At first glance, it might seem that anyone as screamingly flamboyant as this would be a shoo-in for this honour, but it's not as straight-forward as that, cobber. There's competition. You may find this hard to believe, but there are literally thousands of people out there who have never drunk their own body weight in VB and thrown up over their mother-in-law's shoes. At their own wedding. Before the ceremony.

 Doctor L'Éstrange first came to the judges' attention at a barbecue when he asked for a vegetarian sausage and a Pimms No 1 Cup. Strewth bloke. Bear in mind that this was a State barbecue. Yes. Liz and Phil were there and, well, the embarrassment. Stone the flaming crows. And there's another thing. This twinkling star here claims to have never heard of Alf Stewart, or "Home & Away", where Alf has taught a whole generation to talk proper Australian. Strewth Ailse.

Mr LÉstrange persists in pronouncing Australia as though it has three or even four syllables. There's two : Stra/ya. You poof.

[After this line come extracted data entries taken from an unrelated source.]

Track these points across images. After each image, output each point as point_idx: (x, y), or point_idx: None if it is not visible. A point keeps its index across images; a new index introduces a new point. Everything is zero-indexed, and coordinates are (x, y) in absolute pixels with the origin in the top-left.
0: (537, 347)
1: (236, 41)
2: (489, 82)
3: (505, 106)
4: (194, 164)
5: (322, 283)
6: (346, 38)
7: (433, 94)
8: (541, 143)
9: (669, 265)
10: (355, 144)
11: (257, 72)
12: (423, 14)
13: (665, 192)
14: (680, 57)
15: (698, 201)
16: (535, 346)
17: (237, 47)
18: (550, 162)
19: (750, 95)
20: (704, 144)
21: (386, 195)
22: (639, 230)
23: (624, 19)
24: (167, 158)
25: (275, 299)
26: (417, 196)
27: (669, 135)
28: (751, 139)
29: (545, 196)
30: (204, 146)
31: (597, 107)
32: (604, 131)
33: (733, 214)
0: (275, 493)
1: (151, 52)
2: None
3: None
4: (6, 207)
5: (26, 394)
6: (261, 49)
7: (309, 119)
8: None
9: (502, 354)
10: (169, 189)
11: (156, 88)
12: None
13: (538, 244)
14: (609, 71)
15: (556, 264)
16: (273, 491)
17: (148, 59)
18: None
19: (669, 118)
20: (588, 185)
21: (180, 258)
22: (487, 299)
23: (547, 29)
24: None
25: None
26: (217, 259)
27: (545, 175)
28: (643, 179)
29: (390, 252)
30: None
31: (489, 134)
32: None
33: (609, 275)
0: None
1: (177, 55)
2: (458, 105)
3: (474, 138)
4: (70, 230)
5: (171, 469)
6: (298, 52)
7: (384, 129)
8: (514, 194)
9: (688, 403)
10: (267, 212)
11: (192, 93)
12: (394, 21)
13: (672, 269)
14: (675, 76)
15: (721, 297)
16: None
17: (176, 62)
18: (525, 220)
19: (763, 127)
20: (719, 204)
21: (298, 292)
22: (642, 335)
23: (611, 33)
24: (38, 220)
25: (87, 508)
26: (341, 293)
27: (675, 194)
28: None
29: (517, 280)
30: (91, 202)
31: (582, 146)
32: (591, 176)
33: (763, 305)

  Now we love a good poof here in Australia, hello Molly, and don't get me started about Captain Starlight, what sort of a name is that for fucksake .. throw me my silk scarf Tarquin old dear I'm off to do a bit of bush-ranging ... but our man looks like he might be ready for sexual congress with that chandelier. Or a unicorn. Which is definitely un-Australian and almost as bad as thinking that real Australians drink Fosters. I mean, bloke. Come on.

Our little mate here really started to excel in the interview section of our selection process, but. Turns out he has never been to the MCG, farted in a lift, or sat around on a Sunday night watching Sixty Minutes and complaining it's not the show it once was back when they had George Negus. When asked his favourite sport, our winner opted for gymnastics (no, seriously !), and he readily confessed he had never poked fun at  Collingwood supporters in any way shape or form. He does not love John Farnham singing Ýou're the Voice, does not know the words to Khe Sahn, and thinks Bon Scott is a British confectionery treat.

HE KNOWS ALL THE WORDS TO THE NATIONAL ANTHEM

Ladies & Gentlemen, we have a winner.